The Hustler, based on the novel of the same name by Walter Tevis, tells the story of a young pool shark named Fast Eddie (Paul Newman) who travels from pool hall to pool hall across the country suckering patrons out of their money. Eddie is young and talented, yet he’s cocky and doesn’t know when to quit while he’s ahead. The opening scene of the film shows us how a typical day in the life of this hustler might go. Eddie flaunts his cash, gets drunk and pretends to be someone who is horrible at pool but doesn’t realize it. As soon as the stakes are high enough, he sobers up and nails the shot.

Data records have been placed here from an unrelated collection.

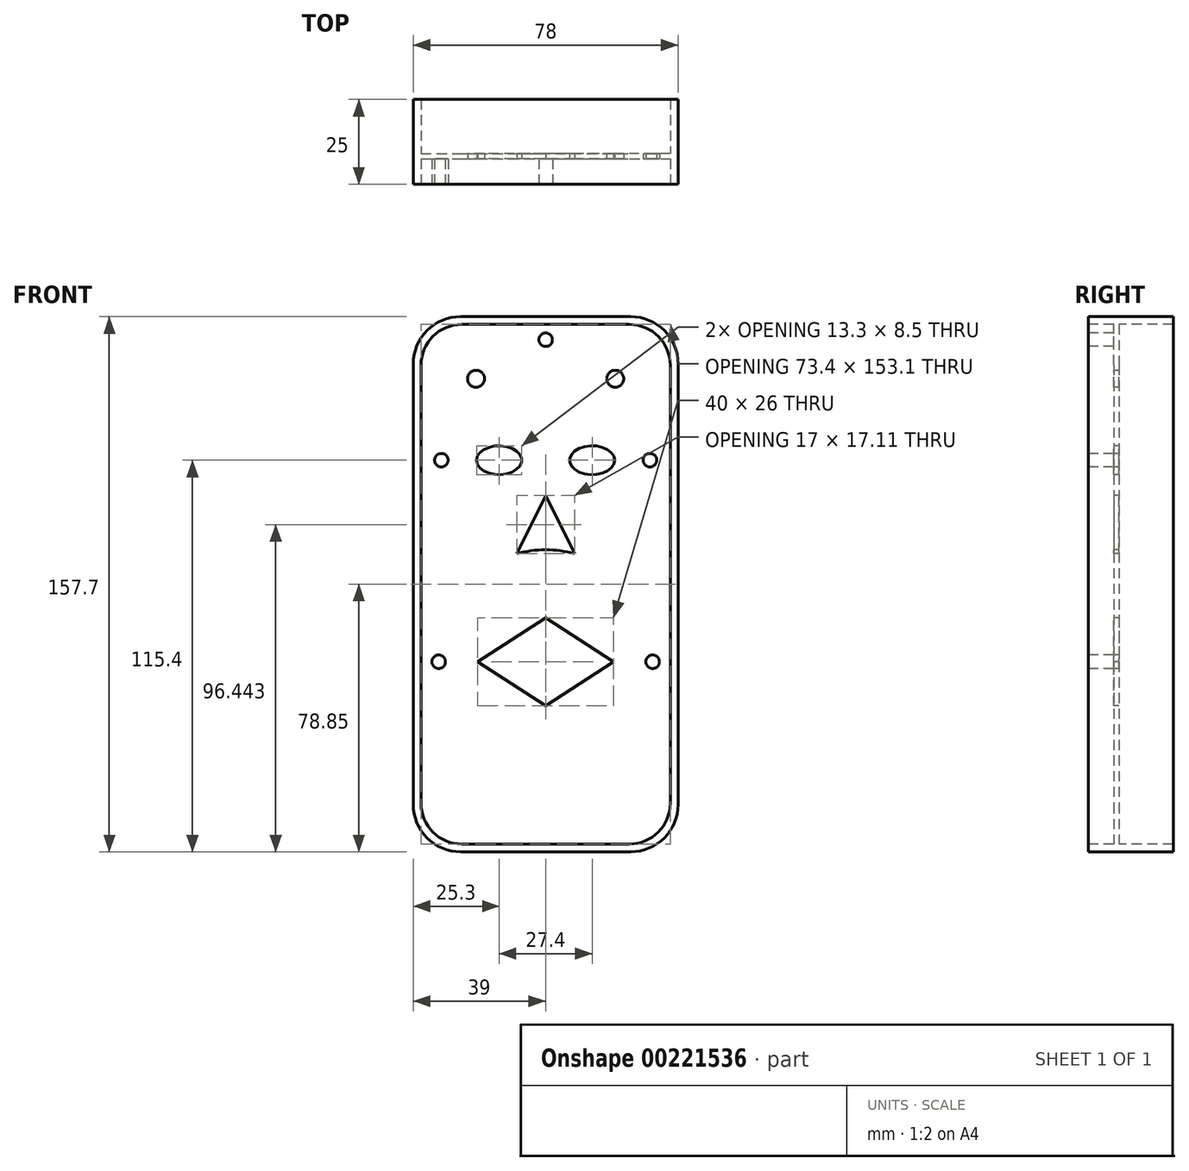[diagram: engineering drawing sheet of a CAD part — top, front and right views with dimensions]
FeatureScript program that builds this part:
annotation { "Feature Type Name" : "Feature", "Feature Type Description" : "" }
export const myFeature = defineFeature(function(context is Context, id is Id, definition is map)
    precondition{}
    {
        {
            var Q0;
            Q0=qCreatedBy(makeId("Front.planeOp"),FACE);
            var sketch = newSketch(context, id + "F0", { "sketchPlane" : qUnion([Q0])});
            skLineSegment(sketch, "E0.bottom", {"start": v(-39, 78.85) * mm, "end": v(39, 78.85) * mm});
            skLineSegment(sketch, "E0.top", {"start": v(-39, -78.85) * mm, "end": v(39, -78.85) * mm});
            skLineSegment(sketch, "E0.left", {"start": v(-39, 78.85) * mm, "end": v(-39, -78.85) * mm});
            skLineSegment(sketch, "E0.right", {"start": v(39, 78.85) * mm, "end": v(39, -78.85) * mm});
            skPoint(sketch, "E0.middle", {"position": v(0, 0) * mm});
            skLineSegment(sketch, "E1", {"start": v(-39, -22.85) * mm, "end": v(39, -22.85) * mm, "construction": true});
            skLineSegment(sketch, "E2", {"start": v(0, -9.85) * mm, "end": v(-20, -22.85) * mm});
            skPoint(sketch, "E2.startSnap0", {"position": v(0, -22.85) * mm});
            skLineSegment(sketch, "E3", {"start": v(-20, -22.85) * mm, "end": v(0, -35.85) * mm});
            skLineSegment(sketch, "E4.MirrorCS", {"start": v(0, -9.85) * mm, "end": v(20, -22.85) * mm});
            skLineSegment(sketch, "E5.MirrorCS", {"start": v(20, -22.85) * mm, "end": v(0, -35.85) * mm});
            skLineSegment(sketch, "E6.0", {"start": v(-36.7, 76.55) * mm, "end": v(-36.7, -76.55) * mm});
            skLineSegment(sketch, "E6.1", {"start": v(-36.7, 76.55) * mm, "end": v(36.7, 76.55) * mm});
            skLineSegment(sketch, "E6.2", {"start": v(36.7, 76.55) * mm, "end": v(36.7, -76.55) * mm});
            skLineSegment(sketch, "E6.3", {"start": v(-36.7, -76.55) * mm, "end": v(36.7, -76.55) * mm});
            skCircle(sketch, "E7", {"center": v(-31.5, -22.85) * mm, "radius": 2 * mm});
            skCircle(sketch, "E8.MirrorC", {"center": v(31.5, -22.85) * mm, "radius": 2 * mm});
            skArc(sketch, "E9", {"start": v(0, 10.15) * mm, "mid": v(-4.29, 9.87) * mm, "end": v(-8.5, 9.04) * mm});
            skLineSegment(sketch, "E10", {"start": v(-8.5, 9.04) * mm, "end": v(0, 26.15) * mm});
            skCircle(sketch, "E11", {"center": v(-3.04, 12.52) * mm, "radius": 2.5 * mm});
            skLineSegment(sketch, "E12.MirrorCS", {"start": v(8.5, 9.04) * mm, "end": v(0, 26.15) * mm});
            skCircle(sketch, "E13.MirrorC", {"center": v(3.04, 12.52) * mm, "radius": 2.5 * mm});
            skArc(sketch, "E14.MirrorCS", {"start": v(0, 10.15) * mm, "mid": v(4.29, 9.87) * mm, "end": v(8.5, 9.04) * mm});
            skLineSegment(sketch, "E15", {"start": v(-36.7, 36.55) * mm, "end": v(36.7, 36.55) * mm, "construction": true});
            skCircle(sketch, "E16", {"center": v(-30.7, 36.55) * mm, "radius": 2 * mm});
            skEllipse(sketch, "E17", {"center": v(-13.7, 36.55) * mm, "majorRadius": 6.65 * mm, "minorRadius": 4.25 * mm, "majorAxis": v(-1, 0)});
            skLineSegment(sketch, "E18", {"start": v(-36.7, 60.55) * mm, "end": v(36.7, 60.55) * mm, "construction": true});
            skCircle(sketch, "E19", {"center": v(0, 72.05) * mm, "radius": 2 * mm});
            skPoint(sketch, "E19.centerSnap0", {"position": v(0, 76.55) * mm});
            skCircle(sketch, "E20", {"center": v(-20.5, 60.55) * mm, "radius": 2.5 * mm});
            skCircle(sketch, "E21.MirrorC", {"center": v(20.5, 60.55) * mm, "radius": 2.5 * mm});
            skEllipse(sketch, "E22.MirrorC", {"center": v(13.7, 36.55) * mm, "majorRadius": 6.65 * mm, "minorRadius": 4.25 * mm, "majorAxis": v(1, 0)});
            skCircle(sketch, "E23.MirrorC", {"center": v(30.7, 36.55) * mm, "radius": 2 * mm});
            skCircle(sketch, "E24", {"center": v(-30.7, 36.55) * mm, "radius": 4.5 * mm, "construction": true});
            skPoint(sketch, "E25", {"position": v(0, 36.55) * mm});
            skArc(sketch, "E26", {"start": v(-2.86, 42.64) * mm, "mid": v(-2.2, 36.47) * mm, "end": v(-2.9, 30.3) * mm, "construction": true});
            skLineSegment(sketch, "E27", {"start": v(-30.7, 36.55) * mm, "end": v(-2.86, 42.64) * mm, "construction": true});
            skLineSegment(sketch, "E28", {"start": v(-30.7, 36.55) * mm, "end": v(-2.9, 30.3) * mm, "construction": true});
            skLineSegment(sketch, "E29", {"start": v(-2.86, 42.64) * mm, "end": v(-30.99, 38.53) * mm, "construction": true});
            skLineSegment(sketch, "E30", {"start": v(-2.9, 30.3) * mm, "end": v(-31, 34.57) * mm, "construction": true});
            skSolve(sketch);
        }
        {
            var Q0;
            {var subQ1=sQuery(id+"F0.wireOp",EDGE,"E10");Q0=makeQuery(id+"F0.imprint","IMPRINT",FACE,{"disambiguationData":[TD([[makeQuery(id+"F0.imprint","IMPRINT",EDGE,{"derivedFrom":subQ1}),-1.0]])]});}
            var Q1;
            Q1=makeQuery(id+"F0.imprint","IMPRINT",FACE,{"disambiguationData":[TD([[makeQuery(id+"F0.imprint","IMPRINT",EDGE,{"derivedFrom":sQuery(id+"F0.wireOp",EDGE,"E2")}),-1.0]])]});
            var Q2;
            Q2=makeQuery(id+"F0.imprint","IMPRINT",FACE,{"disambiguationData":[TD([[makeQuery(id+"F0.imprint","IMPRINT",EDGE,{"derivedFrom":sQuery(id+"F0.wireOp",EDGE,"E0.bottom")}),-1.0]])]});
            var Q3;
            Q3=makeQuery(id+"F0.imprint","IMPRINT",FACE,{"disambiguationData":[TD([[makeQuery(id+"F0.imprint","IMPRINT",EDGE,{"derivedFrom":sQuery(id+"F0.wireOp",EDGE,"E19")}),1.0]])]});
            var Q4;
            Q4=makeQuery(id+"F0.imprint","IMPRINT",FACE,{"disambiguationData":[TD([[makeQuery(id+"F0.imprint","IMPRINT",EDGE,{"derivedFrom":sQuery(id+"F0.wireOp",EDGE,"E23.MirrorC")}),-1.0]])]});
            var Q5;
            Q5=makeQuery(id+"F0.imprint","IMPRINT",FACE,{"disambiguationData":[TD([[makeQuery(id+"F0.imprint","IMPRINT",EDGE,{"derivedFrom":sQuery(id+"F0.wireOp",EDGE,"E16")}),1.0]])]});
            var Q6;
            Q6=makeQuery(id+"F0.imprint","IMPRINT",FACE,{"disambiguationData":[TD([[makeQuery(id+"F0.imprint","IMPRINT",EDGE,{"derivedFrom":sQuery(id+"F0.wireOp",EDGE,"E7")}),1.0]])]});
            var Q7;
            Q7=makeQuery(id+"F0.imprint","IMPRINT",FACE,{"disambiguationData":[TD([[makeQuery(id+"F0.imprint","IMPRINT",EDGE,{"derivedFrom":sQuery(id+"F0.wireOp",EDGE,"E8.MirrorC")}),-1.0]])]});
            var Q8;
            Q8=makeQuery(id+"F0.imprint","IMPRINT",FACE,{"disambiguationData":[TD([[makeQuery(id+"F0.imprint","IMPRINT",EDGE,{"derivedFrom":sQuery(id+"F0.wireOp",EDGE,"E20")}),1.0]])]});
            var Q9;
            Q9=makeQuery(id+"F0.imprint","IMPRINT",FACE,{"disambiguationData":[TD([[makeQuery(id+"F0.imprint","IMPRINT",EDGE,{"derivedFrom":sQuery(id+"F0.wireOp",EDGE,"E21.MirrorC")}),-1.0]])]});
            var Q10;
            Q10=makeQuery(id+"F0.imprint","IMPRINT",FACE,{"disambiguationData":[TD([[makeQuery(id+"F0.imprint","IMPRINT",EDGE,{"derivedFrom":sQuery(id+"F0.wireOp",EDGE,"E17")}),1.0]])]});
            var Q11;
            Q11=makeQuery(id+"F0.imprint","IMPRINT",FACE,{"disambiguationData":[TD([[makeQuery(id+"F0.imprint","IMPRINT",EDGE,{"derivedFrom":sQuery(id+"F0.wireOp",EDGE,"E22.MirrorC")}),1.0]])]});
            var Q12;
            Q12=makeQuery(id+"F0.imprint","IMPRINT",FACE,{"disambiguationData":[TD([[makeQuery(id+"F0.imprint","IMPRINT",EDGE,{"derivedFrom":sQuery(id+"F0.wireOp",EDGE,"E11")}),1.0]])]});
            var Q13;
            Q13=makeQuery(id+"F0.imprint","IMPRINT",FACE,{"disambiguationData":[TD([[makeQuery(id+"F0.imprint","IMPRINT",EDGE,{"derivedFrom":sQuery(id+"F0.wireOp",EDGE,"E13.MirrorC")}),-1.0]])]});
            var Q14;
            Q14=makeQuery(id+"F0.imprint","IMPRINT",FACE,{"disambiguationData":[TD([[makeQuery(id+"F0.imprint","IMPRINT",EDGE,{"derivedFrom":sQuery(id+"F0.wireOp",EDGE,"E2")}),1.0]])]});
            extrude(context, id + "F1", {"entities" : qUnion([Q0, Q1, Q2, Q3, Q4, Q5, Q6, Q7, Q8, Q9, Q10, Q11, Q12, Q13, Q14]), "oppositeDirection" : true, "depth" : 2.3 * mm});
        }
        {
            var Q0;
            Q0=makeQuery(id+"F0.imprint","IMPRINT",FACE,{"disambiguationData":[TD([[makeQuery(id+"F0.imprint","IMPRINT",EDGE,{"derivedFrom":sQuery(id+"F0.wireOp",EDGE,"E7")}),1.0]])]});
            var Q1;
            Q1=makeQuery(id+"F0.imprint","IMPRINT",FACE,{"disambiguationData":[TD([[makeQuery(id+"F0.imprint","IMPRINT",EDGE,{"derivedFrom":sQuery(id+"F0.wireOp",EDGE,"E8.MirrorC")}),-1.0]])]});
            var Q2;
            Q2=makeQuery(id+"F0.imprint","IMPRINT",FACE,{"disambiguationData":[TD([[makeQuery(id+"F0.imprint","IMPRINT",EDGE,{"derivedFrom":sQuery(id+"F0.wireOp",EDGE,"E16")}),1.0]])]});
            var Q3;
            Q3=makeQuery(id+"F0.imprint","IMPRINT",FACE,{"disambiguationData":[TD([[makeQuery(id+"F0.imprint","IMPRINT",EDGE,{"derivedFrom":sQuery(id+"F0.wireOp",EDGE,"E23.MirrorC")}),-1.0]])]});
            var Q4;
            Q4=makeQuery(id+"F0.imprint","IMPRINT",FACE,{"disambiguationData":[TD([[makeQuery(id+"F0.imprint","IMPRINT",EDGE,{"derivedFrom":sQuery(id+"F0.wireOp",EDGE,"E19")}),1.0]])]});
            extrude(context, id + "F2", {"entities" : qUnion([Q0, Q1, Q2, Q3, Q4]), "operationType" : NewBodyOperationType.ADD, "oppositeDirection" : true, "depth" : 9 * mm});
        }
        {
            var Q0;
            Q0=makeQuery(id+"F0.imprint","IMPRINT",FACE,{"disambiguationData":[TD([[makeQuery(id+"F0.imprint","IMPRINT",EDGE,{"derivedFrom":sQuery(id+"F0.wireOp",EDGE,"E11")}),1.0]])]});
            var Q1;
            Q1=makeQuery(id+"F0.imprint","IMPRINT",FACE,{"disambiguationData":[TD([[makeQuery(id+"F0.imprint","IMPRINT",EDGE,{"derivedFrom":sQuery(id+"F0.wireOp",EDGE,"E13.MirrorC")}),-1.0]])]});
            var Q2;
            Q2=makeQuery(id+"F0.imprint","IMPRINT",FACE,{"disambiguationData":[TD([[makeQuery(id+"F0.imprint","IMPRINT",EDGE,{"derivedFrom":sQuery(id+"F0.wireOp",EDGE,"E20")}),1.0]])]});
            var Q3;
            Q3=makeQuery(id+"F0.imprint","IMPRINT",FACE,{"disambiguationData":[TD([[makeQuery(id+"F0.imprint","IMPRINT",EDGE,{"derivedFrom":sQuery(id+"F0.wireOp",EDGE,"E21.MirrorC")}),-1.0]])]});
            var Q4;
            Q4=makeQuery(id+"F0.imprint","IMPRINT",FACE,{"disambiguationData":[TD([[makeQuery(id+"F0.imprint","IMPRINT",EDGE,{"derivedFrom":sQuery(id+"F0.wireOp",EDGE,"E17")}),1.0]])]});
            var Q5;
            Q5=makeQuery(id+"F0.imprint","IMPRINT",FACE,{"disambiguationData":[TD([[makeQuery(id+"F0.imprint","IMPRINT",EDGE,{"derivedFrom":sQuery(id+"F0.wireOp",EDGE,"E22.MirrorC")}),1.0]])]});
            var Q6;
            Q6=makeQuery(id+"F0.imprint","IMPRINT",FACE,{"disambiguationData":[TD([[makeQuery(id+"F0.imprint","IMPRINT",EDGE,{"derivedFrom":sQuery(id+"F0.wireOp",EDGE,"E2")}),1.0]])]});
            extrude(context, id + "F3", {"entities" : qUnion([Q0, Q1, Q2, Q3, Q4, Q5, Q6]), "operationType" : NewBodyOperationType.REMOVE, "endBound" : BoundingType.SYMMETRIC, "oppositeDirection" : true, "depth" : 15 * mm});
        }
        {
            var Q0;
            Q0=makeQuery(id+"F0.imprint","IMPRINT",FACE,{"disambiguationData":[TD([[makeQuery(id+"F0.imprint","IMPRINT",EDGE,{"derivedFrom":sQuery(id+"F0.wireOp",EDGE,"E0.bottom")}),-1.0]])]});
            extrude(context, id + "F4", {"entities" : qUnion([Q0]), "operationType" : NewBodyOperationType.ADD, "oppositeDirection" : true, "depth" : 25 * mm});
        }
        {
            var Q0;
            Q0=makeQuery(id+"F4.opExtrude","SWEPT_EDGE",EDGE,{"disambiguationData":[OSD([sQuery(id+"F0.wireOp",EDGE,"E6.1"),sQuery(id+"F0.wireOp",EDGE,"E6.2")])]});
            var Q1;
            Q1=makeQuery(id+"F4.opExtrude","SWEPT_EDGE",EDGE,{"disambiguationData":[OSD([sQuery(id+"F0.wireOp",EDGE,"E6.0"),sQuery(id+"F0.wireOp",EDGE,"E6.1")])]});
            var Q2;
            Q2=makeQuery(id+"F4.opExtrude","SWEPT_EDGE",EDGE,{"disambiguationData":[OSD([sQuery(id+"F0.wireOp",EDGE,"E6.2"),sQuery(id+"F0.wireOp",EDGE,"E6.3")])]});
            var Q3;
            Q3=makeQuery(id+"F4.opExtrude","SWEPT_EDGE",EDGE,{"disambiguationData":[OSD([sQuery(id+"F0.wireOp",EDGE,"E6.0"),sQuery(id+"F0.wireOp",EDGE,"E6.3")])]});
            fillet(context, id + "F5", {"entities" : qUnion([Q0, Q1, Q2, Q3]), "radius" : 12 * mm, "tangentPropagation" : true, "allowEdgeOverflow" : false});
        }
        {
            var Q0;
            {var subQ0=sQuery(id+"F0.wireOp",EDGE,"E0.right");var subQ1=sQuery(id+"F0.wireOp",EDGE,"E0.top");Q0=makeQuery(id+"F4.boolean.opBoolean","MERGE",EDGE,{"derivedFrom":[makeQuery(id+"F1.opExtrude","SWEPT_EDGE",EDGE,{"disambiguationData":[OSD([subQ1,subQ0])]}),makeQuery(id+"F4.opExtrude","SWEPT_EDGE",EDGE,{"disambiguationData":[OSD([subQ1,subQ0])]})]});}
            var Q1;
            {var subQ0=sQuery(id+"F0.wireOp",EDGE,"E0.left");var subQ1=sQuery(id+"F0.wireOp",EDGE,"E0.top");Q1=makeQuery(id+"F4.boolean.opBoolean","MERGE",EDGE,{"derivedFrom":[makeQuery(id+"F1.opExtrude","SWEPT_EDGE",EDGE,{"disambiguationData":[OSD([subQ1,subQ0])]}),makeQuery(id+"F4.opExtrude","SWEPT_EDGE",EDGE,{"disambiguationData":[OSD([subQ1,subQ0])]})]});}
            var Q2;
            {var subQ0=sQuery(id+"F0.wireOp",EDGE,"E0.left");var subQ1=sQuery(id+"F0.wireOp",EDGE,"E0.bottom");Q2=makeQuery(id+"F4.boolean.opBoolean","MERGE",EDGE,{"derivedFrom":[makeQuery(id+"F1.opExtrude","SWEPT_EDGE",EDGE,{"disambiguationData":[OSD([subQ1,subQ0])]}),makeQuery(id+"F4.opExtrude","SWEPT_EDGE",EDGE,{"disambiguationData":[OSD([subQ1,subQ0])]})]});}
            var Q3;
            {var subQ0=sQuery(id+"F0.wireOp",EDGE,"E0.right");var subQ1=sQuery(id+"F0.wireOp",EDGE,"E0.bottom");Q3=makeQuery(id+"F4.boolean.opBoolean","MERGE",EDGE,{"derivedFrom":[makeQuery(id+"F1.opExtrude","SWEPT_EDGE",EDGE,{"disambiguationData":[OSD([subQ1,subQ0])]}),makeQuery(id+"F4.opExtrude","SWEPT_EDGE",EDGE,{"disambiguationData":[OSD([subQ1,subQ0])]})]});}
            fillet(context, id + "F6", {"entities" : qUnion([Q0, Q1, Q2, Q3]), "radius" : 14 * mm, "tangentPropagation" : true, "allowEdgeOverflow" : false});
        }
    });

Cue (no pun intended) the opening credits which consist of various scenes of Eddie winning money and the shocked looks on the suckers’ faces, frozen on the screen, when they realize they’ve been hustled. The opening credits are very Guy Ritchie-esque. They remind me of films like Snatch and Lock, Stock and Two Smoking Barrels. They serve somewhat of a purpose to the development of the overall story. The credits cram a few days worth of hustling into a minute or so of film backed by bright, jazzy lounge music. The film uses these techniques well. There is a scene where Minnesota Fats, played by the all-business Jackie Gleason, nails shot after shot with overlapping/dissolving scenes of on looking patrons counting and collecting their money. This tells us a lot in a very short amount of time. Minnesota Fats is winning a lot and fast and so is everyone else that’s in on the action.
The Hustler consists of a handful of actors that play their parts well. Jackie Gleason is Minnesota Fats, the renowned pool player who never loses. Bert Gordon plays the reserved, yet powerful and controlling benefactor of young and talented pool sharks that he can use for his own hustling purposes. Piper Laurie plays the drunk, lame, single woman who falls in love with Eddie. It also helps that the film has a decent script. For a film to become timeless and relevant today, like The Hustler, the script must be well-written and not simply a product of its era.
The relationship between Sarah and Eddie might seem slightly unnecessary, but it serves a purpose. The two fit together well. They’re both down on their luck, lonely and love to drink. However, they both benefit from each others’ company. One gets the impression that Sarah benefits more, at least in the beginning. In the end, though, it was Eddie’s relationship with Sarah that was the sole contributing factor to his growing as a person.
One of the great things about this film is it’s revelation of the act of hustling. I love the elements of mystery regarding the pool players’ strategy. They lose or win by a lot or a little on purpose all as a strategy to fool the other guy. The thing is, the audience is never really sure what those strategies. We’re not sure who’s hustling who. It keeps us guessing even after the games are over. Eddie’s great at pool and a decent hustler, but in the beginning of the film, he doesn’t know when to quit. Eddie’s true love is pool and has very little interest in anything else, except perhaps, Sarah. By the end, Eddie’s character has evolved into a more poised pool player and decent human being. He has become less of a hustler and more of a man. He’s learned when to quit.